Exercise -
Would you return the lines between the one holding "(325, 521) = (279, 436): floor lamp -> none" and the one holding "(479, 223) = (301, 138): none", inclusive, and only those, exactly as they stand in the listing below?

┌────────

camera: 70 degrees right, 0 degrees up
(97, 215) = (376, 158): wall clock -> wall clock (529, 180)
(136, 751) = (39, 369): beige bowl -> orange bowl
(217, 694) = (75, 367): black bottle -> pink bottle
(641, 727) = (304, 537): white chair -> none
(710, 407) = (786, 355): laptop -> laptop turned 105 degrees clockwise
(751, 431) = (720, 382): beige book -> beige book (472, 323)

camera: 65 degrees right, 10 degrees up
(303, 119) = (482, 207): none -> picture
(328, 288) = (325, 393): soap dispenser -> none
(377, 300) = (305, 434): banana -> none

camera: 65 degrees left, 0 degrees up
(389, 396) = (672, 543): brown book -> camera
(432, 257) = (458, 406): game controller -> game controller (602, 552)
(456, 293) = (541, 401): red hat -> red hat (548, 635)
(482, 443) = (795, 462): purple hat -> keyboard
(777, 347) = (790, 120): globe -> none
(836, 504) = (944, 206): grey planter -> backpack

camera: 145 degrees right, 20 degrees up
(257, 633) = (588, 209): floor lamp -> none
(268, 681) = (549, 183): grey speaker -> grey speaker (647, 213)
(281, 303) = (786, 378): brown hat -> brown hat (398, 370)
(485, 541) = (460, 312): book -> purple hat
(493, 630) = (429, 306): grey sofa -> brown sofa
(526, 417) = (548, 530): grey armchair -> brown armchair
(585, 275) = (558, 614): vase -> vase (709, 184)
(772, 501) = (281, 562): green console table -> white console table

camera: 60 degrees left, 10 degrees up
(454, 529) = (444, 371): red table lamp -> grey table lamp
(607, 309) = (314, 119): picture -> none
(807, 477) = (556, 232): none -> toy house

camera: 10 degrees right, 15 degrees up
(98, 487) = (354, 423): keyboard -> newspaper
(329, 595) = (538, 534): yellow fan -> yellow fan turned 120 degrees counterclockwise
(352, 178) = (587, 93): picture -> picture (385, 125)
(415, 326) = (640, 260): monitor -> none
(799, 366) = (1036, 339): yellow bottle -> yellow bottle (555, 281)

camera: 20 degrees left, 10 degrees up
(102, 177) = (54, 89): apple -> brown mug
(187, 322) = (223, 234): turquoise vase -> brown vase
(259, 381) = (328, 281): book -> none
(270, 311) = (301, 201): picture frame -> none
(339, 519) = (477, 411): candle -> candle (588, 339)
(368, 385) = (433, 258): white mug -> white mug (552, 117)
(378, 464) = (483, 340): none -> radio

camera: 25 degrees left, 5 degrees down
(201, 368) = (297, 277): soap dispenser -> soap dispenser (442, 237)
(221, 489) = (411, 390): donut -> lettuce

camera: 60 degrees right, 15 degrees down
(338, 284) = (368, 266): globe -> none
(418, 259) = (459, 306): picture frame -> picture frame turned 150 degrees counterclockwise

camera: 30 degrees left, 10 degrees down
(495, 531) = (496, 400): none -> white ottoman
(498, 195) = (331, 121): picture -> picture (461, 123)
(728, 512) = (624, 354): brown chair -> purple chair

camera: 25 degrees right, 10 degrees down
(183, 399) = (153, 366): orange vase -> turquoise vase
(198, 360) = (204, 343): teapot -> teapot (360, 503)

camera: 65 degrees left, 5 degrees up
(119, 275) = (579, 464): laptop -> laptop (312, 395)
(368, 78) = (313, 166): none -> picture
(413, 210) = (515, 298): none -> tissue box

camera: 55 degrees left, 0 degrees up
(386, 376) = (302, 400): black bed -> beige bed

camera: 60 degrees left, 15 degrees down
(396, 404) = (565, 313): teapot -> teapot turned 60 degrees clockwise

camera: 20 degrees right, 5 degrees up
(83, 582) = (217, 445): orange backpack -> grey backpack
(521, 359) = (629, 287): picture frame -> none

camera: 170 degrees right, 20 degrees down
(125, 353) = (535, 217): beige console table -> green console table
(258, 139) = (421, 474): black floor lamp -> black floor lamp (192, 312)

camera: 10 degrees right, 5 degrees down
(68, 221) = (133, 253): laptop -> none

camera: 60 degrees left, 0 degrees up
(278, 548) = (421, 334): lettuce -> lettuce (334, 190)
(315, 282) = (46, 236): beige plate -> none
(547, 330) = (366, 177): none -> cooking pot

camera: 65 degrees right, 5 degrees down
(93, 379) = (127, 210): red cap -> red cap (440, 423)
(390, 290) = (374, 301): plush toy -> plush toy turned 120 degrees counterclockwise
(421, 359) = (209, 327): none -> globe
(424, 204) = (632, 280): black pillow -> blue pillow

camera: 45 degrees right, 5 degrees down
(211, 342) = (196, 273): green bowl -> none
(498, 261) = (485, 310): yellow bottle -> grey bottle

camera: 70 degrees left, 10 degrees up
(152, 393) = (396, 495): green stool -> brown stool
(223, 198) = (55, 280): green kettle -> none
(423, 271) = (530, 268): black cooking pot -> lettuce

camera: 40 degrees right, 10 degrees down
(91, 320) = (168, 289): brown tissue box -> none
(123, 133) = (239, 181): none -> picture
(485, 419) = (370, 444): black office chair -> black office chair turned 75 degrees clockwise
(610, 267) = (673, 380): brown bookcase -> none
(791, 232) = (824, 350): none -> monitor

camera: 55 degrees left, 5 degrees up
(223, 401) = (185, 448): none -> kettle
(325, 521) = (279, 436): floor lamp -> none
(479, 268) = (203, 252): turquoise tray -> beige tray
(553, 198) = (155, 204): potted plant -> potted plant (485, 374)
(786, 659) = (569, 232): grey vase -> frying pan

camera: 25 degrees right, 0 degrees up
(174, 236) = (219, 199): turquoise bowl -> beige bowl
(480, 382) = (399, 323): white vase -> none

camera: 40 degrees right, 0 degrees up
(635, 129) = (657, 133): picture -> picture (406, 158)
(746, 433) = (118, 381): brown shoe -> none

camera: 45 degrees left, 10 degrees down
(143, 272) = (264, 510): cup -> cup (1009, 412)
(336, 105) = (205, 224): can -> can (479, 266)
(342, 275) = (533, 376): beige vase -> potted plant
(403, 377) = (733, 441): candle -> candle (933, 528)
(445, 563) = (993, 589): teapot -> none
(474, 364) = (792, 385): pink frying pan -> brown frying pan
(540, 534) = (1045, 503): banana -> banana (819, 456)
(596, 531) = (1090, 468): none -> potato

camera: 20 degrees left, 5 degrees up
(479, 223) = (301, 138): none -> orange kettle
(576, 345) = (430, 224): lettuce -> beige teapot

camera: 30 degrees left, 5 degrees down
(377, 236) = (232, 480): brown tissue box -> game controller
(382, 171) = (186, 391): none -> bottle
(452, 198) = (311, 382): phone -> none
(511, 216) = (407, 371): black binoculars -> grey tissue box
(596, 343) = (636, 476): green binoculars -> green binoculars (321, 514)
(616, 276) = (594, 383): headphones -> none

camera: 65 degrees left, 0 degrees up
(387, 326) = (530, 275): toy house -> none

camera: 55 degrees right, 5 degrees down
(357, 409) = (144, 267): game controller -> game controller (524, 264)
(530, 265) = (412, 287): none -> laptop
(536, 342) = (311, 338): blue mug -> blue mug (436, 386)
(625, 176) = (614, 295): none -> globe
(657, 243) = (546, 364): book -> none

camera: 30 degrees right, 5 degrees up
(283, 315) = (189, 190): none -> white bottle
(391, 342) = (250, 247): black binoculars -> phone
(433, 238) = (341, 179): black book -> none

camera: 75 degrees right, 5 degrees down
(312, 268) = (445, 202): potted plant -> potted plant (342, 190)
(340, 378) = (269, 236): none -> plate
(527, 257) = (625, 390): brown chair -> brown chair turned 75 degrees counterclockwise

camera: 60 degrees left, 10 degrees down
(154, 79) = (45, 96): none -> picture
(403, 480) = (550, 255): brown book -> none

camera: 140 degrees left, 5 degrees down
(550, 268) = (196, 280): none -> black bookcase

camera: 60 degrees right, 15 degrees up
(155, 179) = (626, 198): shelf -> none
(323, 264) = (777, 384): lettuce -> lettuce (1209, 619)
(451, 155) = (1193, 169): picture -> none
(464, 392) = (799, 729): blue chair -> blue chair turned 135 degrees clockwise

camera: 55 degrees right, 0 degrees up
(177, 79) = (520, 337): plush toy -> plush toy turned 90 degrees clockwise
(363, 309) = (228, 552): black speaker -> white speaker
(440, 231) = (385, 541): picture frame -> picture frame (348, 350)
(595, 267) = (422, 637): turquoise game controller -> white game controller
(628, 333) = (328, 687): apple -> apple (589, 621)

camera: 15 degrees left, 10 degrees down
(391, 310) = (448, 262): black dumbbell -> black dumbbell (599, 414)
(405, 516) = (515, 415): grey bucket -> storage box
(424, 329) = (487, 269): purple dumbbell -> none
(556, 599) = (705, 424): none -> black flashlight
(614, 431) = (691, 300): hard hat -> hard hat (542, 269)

└────────

Problem solution -
(325, 521) = (279, 436): floor lamp -> none
(479, 268) = (203, 252): turquoise tray -> beige tray
(553, 198) = (155, 204): potted plant -> potted plant (485, 374)
(786, 659) = (569, 232): grey vase -> frying pan

camera: 25 degrees right, 0 degrees up
(174, 236) = (219, 199): turquoise bowl -> beige bowl
(480, 382) = (399, 323): white vase -> none

camera: 40 degrees right, 0 degrees up
(635, 129) = (657, 133): picture -> picture (406, 158)
(746, 433) = (118, 381): brown shoe -> none

camera: 45 degrees left, 10 degrees down
(143, 272) = (264, 510): cup -> cup (1009, 412)
(336, 105) = (205, 224): can -> can (479, 266)
(342, 275) = (533, 376): beige vase -> potted plant
(403, 377) = (733, 441): candle -> candle (933, 528)
(445, 563) = (993, 589): teapot -> none
(474, 364) = (792, 385): pink frying pan -> brown frying pan
(540, 534) = (1045, 503): banana -> banana (819, 456)
(596, 531) = (1090, 468): none -> potato

camera: 20 degrees left, 5 degrees up
(479, 223) = (301, 138): none -> orange kettle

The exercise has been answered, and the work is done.